Work instruction :: Send back all of the data, word for word.

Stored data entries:

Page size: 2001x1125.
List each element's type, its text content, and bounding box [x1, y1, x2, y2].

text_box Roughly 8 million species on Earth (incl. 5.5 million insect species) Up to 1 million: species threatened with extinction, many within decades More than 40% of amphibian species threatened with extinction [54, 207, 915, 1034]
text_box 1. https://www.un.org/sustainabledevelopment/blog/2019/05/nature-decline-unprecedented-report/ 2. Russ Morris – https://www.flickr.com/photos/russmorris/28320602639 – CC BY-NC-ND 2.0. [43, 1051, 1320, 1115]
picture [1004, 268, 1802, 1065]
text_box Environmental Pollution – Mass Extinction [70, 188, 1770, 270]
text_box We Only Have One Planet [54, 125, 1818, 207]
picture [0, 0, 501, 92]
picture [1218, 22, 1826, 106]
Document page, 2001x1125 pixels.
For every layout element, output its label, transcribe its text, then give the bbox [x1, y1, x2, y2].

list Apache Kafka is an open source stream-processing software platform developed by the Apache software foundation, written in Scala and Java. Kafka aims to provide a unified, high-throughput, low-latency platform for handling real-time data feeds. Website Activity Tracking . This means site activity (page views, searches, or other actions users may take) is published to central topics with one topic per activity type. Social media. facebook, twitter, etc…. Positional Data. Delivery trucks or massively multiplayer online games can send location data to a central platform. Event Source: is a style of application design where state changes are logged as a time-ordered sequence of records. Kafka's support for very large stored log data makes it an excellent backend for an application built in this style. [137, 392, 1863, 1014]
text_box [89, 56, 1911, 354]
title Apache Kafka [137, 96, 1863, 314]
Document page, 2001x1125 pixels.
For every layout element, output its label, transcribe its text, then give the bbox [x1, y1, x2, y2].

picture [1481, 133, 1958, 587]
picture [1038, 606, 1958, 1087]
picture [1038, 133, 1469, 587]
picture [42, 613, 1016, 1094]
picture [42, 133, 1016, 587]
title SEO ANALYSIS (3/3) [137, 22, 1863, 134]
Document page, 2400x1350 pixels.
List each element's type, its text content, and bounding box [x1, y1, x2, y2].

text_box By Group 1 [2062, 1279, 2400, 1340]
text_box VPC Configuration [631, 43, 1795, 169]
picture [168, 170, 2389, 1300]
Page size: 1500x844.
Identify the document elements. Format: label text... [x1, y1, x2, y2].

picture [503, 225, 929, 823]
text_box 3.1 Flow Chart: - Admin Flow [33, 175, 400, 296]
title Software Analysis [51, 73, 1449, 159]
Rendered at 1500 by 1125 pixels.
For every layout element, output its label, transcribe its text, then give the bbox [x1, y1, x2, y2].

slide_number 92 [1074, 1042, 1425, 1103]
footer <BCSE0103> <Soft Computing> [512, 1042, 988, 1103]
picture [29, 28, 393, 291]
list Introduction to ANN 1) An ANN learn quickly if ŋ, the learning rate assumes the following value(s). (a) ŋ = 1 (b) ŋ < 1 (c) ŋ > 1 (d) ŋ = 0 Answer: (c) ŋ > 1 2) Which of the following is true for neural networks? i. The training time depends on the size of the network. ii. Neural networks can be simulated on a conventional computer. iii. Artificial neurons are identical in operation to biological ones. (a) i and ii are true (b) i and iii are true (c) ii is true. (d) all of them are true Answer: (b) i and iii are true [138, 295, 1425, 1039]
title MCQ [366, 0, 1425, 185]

Worked solution ::
Page size: 2001x1125.
List each element's type, its text content, and bounding box [x1, y1, x2, y2].

text_box Roughly 8 million species on Earth (incl. 5.5 million insect species) Up to 1 million: species threatened with extinction, many within decades More than 40% of amphibian species threatened with extinction [54, 207, 915, 1034]
text_box 1. https://www.un.org/sustainabledevelopment/blog/2019/05/nature-decline-unprecedented-report/ 2. Russ Morris – https://www.flickr.com/photos/russmorris/28320602639 – CC BY-NC-ND 2.0. [43, 1051, 1320, 1115]
picture [1004, 268, 1802, 1065]
text_box Environmental Pollution – Mass Extinction [70, 188, 1770, 270]
text_box We Only Have One Planet [54, 125, 1818, 207]
picture [0, 0, 501, 92]
picture [1218, 22, 1826, 106]
Document page, 2001x1125 pixels.
For every layout element, output its label, transcribe its text, then give the bbox [x1, y1, x2, y2].

list Apache Kafka is an open source stream-processing software platform developed by the Apache software foundation, written in Scala and Java. Kafka aims to provide a unified, high-throughput, low-latency platform for handling real-time data feeds. Website Activity Tracking . This means site activity (page views, searches, or other actions users may take) is published to central topics with one topic per activity type. Social media. facebook, twitter, etc…. Positional Data. Delivery trucks or massively multiplayer online games can send location data to a central platform. Event Source: is a style of application design where state changes are logged as a time-ordered sequence of records. Kafka's support for very large stored log data makes it an excellent backend for an application built in this style. [137, 392, 1863, 1014]
text_box [89, 56, 1911, 354]
title Apache Kafka [137, 96, 1863, 314]
Document page, 2001x1125 pixels.
For every layout element, output its label, transcribe its text, then give the bbox [x1, y1, x2, y2].

picture [1481, 133, 1958, 587]
picture [1038, 606, 1958, 1087]
picture [1038, 133, 1469, 587]
picture [42, 613, 1016, 1094]
picture [42, 133, 1016, 587]
title SEO ANALYSIS (3/3) [137, 22, 1863, 134]
Document page, 2400x1350 pixels.
List each element's type, its text content, and bounding box [x1, y1, x2, y2].

text_box By Group 1 [2062, 1279, 2400, 1340]
text_box VPC Configuration [631, 43, 1795, 169]
picture [168, 170, 2389, 1300]
Page size: 1500x844.
Identify the document elements. Format: label text... [x1, y1, x2, y2].

picture [503, 225, 929, 823]
text_box 3.1 Flow Chart: - Admin Flow [33, 175, 400, 296]
title Software Analysis [51, 73, 1449, 159]
Rendered at 1500 by 1125 pixels.
For every layout element, output its label, transcribe its text, then give the bbox [x1, y1, x2, y2].

slide_number 92 [1074, 1042, 1425, 1103]
footer <BCSE0103> <Soft Computing> [512, 1042, 988, 1103]
picture [29, 28, 393, 291]
list Introduction to ANN 1) An ANN learn quickly if ŋ, the learning rate assumes the following value(s). (a) ŋ = 1 (b) ŋ < 1 (c) ŋ > 1 (d) ŋ = 0 Answer: (c) ŋ > 1 2) Which of the following is true for neural networks? i. The training time depends on the size of the network. ii. Neural networks can be simulated on a conventional computer. iii. Artificial neurons are identical in operation to biological ones. (a) i and ii are true (b) i and iii are true (c) ii is true. (d) all of them are true Answer: (b) i and iii are true [138, 295, 1425, 1039]
title MCQ [366, 0, 1425, 185]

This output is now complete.